The sale coincides with a historic plunge in the energy industry triggered by the COVID-19 pandemic. When the company’s headquarters at 333 W Sheridan Ave. opened in 2012, its workforce topped 2,000. As of Sept. 29, the headquarters workforce was down to 850.
The hotel market, meanwhile, has taken an equally devastating hit from the pandemic with reports of occupancy rates running at 30% to 50%.
The Colcord was built in 1910 and was originally an office building (the developer, Charles Colcord, rebuffed efforts by partners to make it a hotel). More than a century later, the building still features the original marble and fixtures in the lobby and distinctive cursive neon rooftop sign.
Tulsa boutique hotelier Paul Coury purchased the building and spent $20 million renovating it into a hotel in 2006.
Devon Energy purchased the building in 2011 for $19.5 million as construction of its headquarters resulted in noise interrupting the hotel’s operations. The company proceeded with further renovations and addition of a wing with conference rooms that attached the Colcord to Devon Energy Center.

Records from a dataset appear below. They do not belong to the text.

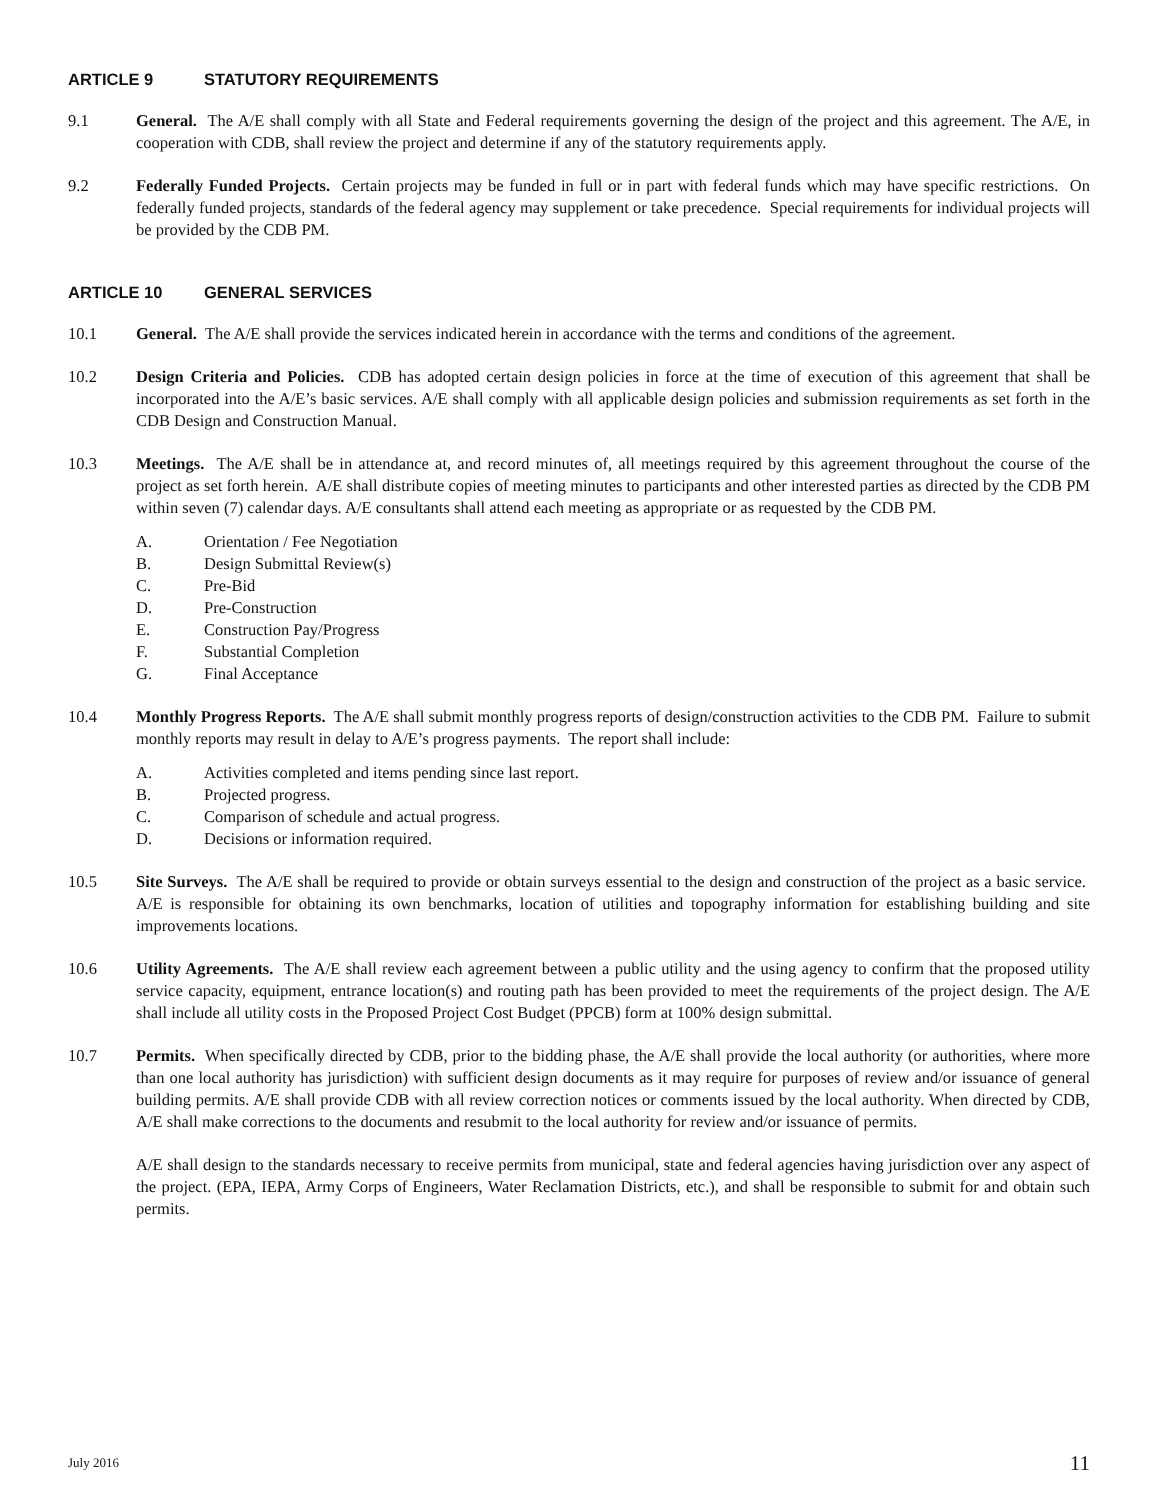ARTICLE 9 STATUTORY REQUIREMENTS
9.1 General. The A/E shall comply with all State and Federal requirements governing the design of the project and this agreement. The A/E, in cooperation with CDB, shall review the project and determine if any of the statutory requirements apply.
9.2 Federally Funded Projects. Certain projects may be funded in full or in part with federal funds which may have specific restrictions. On federally funded projects, standards of the federal agency may supplement or take precedence. Special requirements for individual projects will be provided by the CDB PM.
ARTICLE 10 GENERAL SERVICES
10.1 General. The A/E shall provide the services indicated herein in accordance with the terms and conditions of the agreement.
10.2 Design Criteria and Policies. CDB has adopted certain design policies in force at the time of execution of this agreement that shall be incorporated into the A/E’s basic services. A/E shall comply with all applicable design policies and submission requirements as set forth in the CDB Design and Construction Manual.
10.3 Meetings. The A/E shall be in attendance at, and record minutes of, all meetings required by this agreement throughout the course of the project as set forth herein. A/E shall distribute copies of meeting minutes to participants and other interested parties as directed by the CDB PM within seven (7) calendar days. A/E consultants shall attend each meeting as appropriate or as requested by the CDB PM.
A. Orientation / Fee Negotiation
B. Design Submittal Review(s)
C. Pre-Bid
D. Pre-Construction
E. Construction Pay/Progress
F. Substantial Completion
G. Final Acceptance
10.4 Monthly Progress Reports. The A/E shall submit monthly progress reports of design/construction activities to the CDB PM. Failure to submit monthly reports may result in delay to A/E’s progress payments. The report shall include:
A. Activities completed and items pending since last report.
B. Projected progress.
C. Comparison of schedule and actual progress.
D. Decisions or information required.
10.5 Site Surveys. The A/E shall be required to provide or obtain surveys essential to the design and construction of the project as a basic service. A/E is responsible for obtaining its own benchmarks, location of utilities and topography information for establishing building and site improvements locations.
10.6 Utility Agreements. The A/E shall review each agreement between a public utility and the using agency to confirm that the proposed utility service capacity, equipment, entrance location(s) and routing path has been provided to meet the requirements of the project design. The A/E shall include all utility costs in the Proposed Project Cost Budget (PPCB) form at 100% design submittal.
10.7 Permits. When specifically directed by CDB, prior to the bidding phase, the A/E shall provide the local authority (or authorities, where more than one local authority has jurisdiction) with sufficient design documents as it may require for purposes of review and/or issuance of general building permits. A/E shall provide CDB with all review correction notices or comments issued by the local authority. When directed by CDB, A/E shall make corrections to the documents and resubmit to the local authority for review and/or issuance of permits.
A/E shall design to the standards necessary to receive permits from municipal, state and federal agencies having jurisdiction over any aspect of the project. (EPA, IEPA, Army Corps of Engineers, Water Reclamation Districts, etc.), and shall be responsible to submit for and obtain such permits.
July 2016 11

The purchase price was almost $8 million more than the county's estimated value and $16.5 million more than hotel developers paid for the 1910 office building in 2005.
Calls to CBRE were not returned on Friday.
Devon Energy's plan early on was to eventually sell the hotel. Then CEO Larry Nichols told The Oklahoman it was "very likely" the hotel likely would be sold within four years because the company wasn't the hotel business.
"I have never been in the hotel business and don't want to be in the hotel business," he said. "We are in the oil and gas business, and we try to focus on what we think we know something about."
Coury continued to manage the hotel for a brief time before former Skirvin Hilton manager John Williams was hired to take over. In 2014 Devon hired Coury to return and manage the hotel.
Like many energy producers, Devon was hit hard by the collapse in energy prices earlier this year. For the second quarter of 2020, it posted a net loss of $670 million, or $1.78 per share, on total revenues of $394 million.
It also holds a massive amount of debt — $4.4 billion. However, only $558 million of that will mature during the next decade. Devon officials stated earlier this year it held $4.7 billion in liquidity, with $1.7 billion of that in cash.
Since then, Devon has closed on its deal to sell its assets in the Barnett Shale field for about a half-billion dollars, and announced corporate boards for both it and Tulsa-based WPX Energy plan to merge. If shareholders agree, officials expect that would happen during the first quarter next year.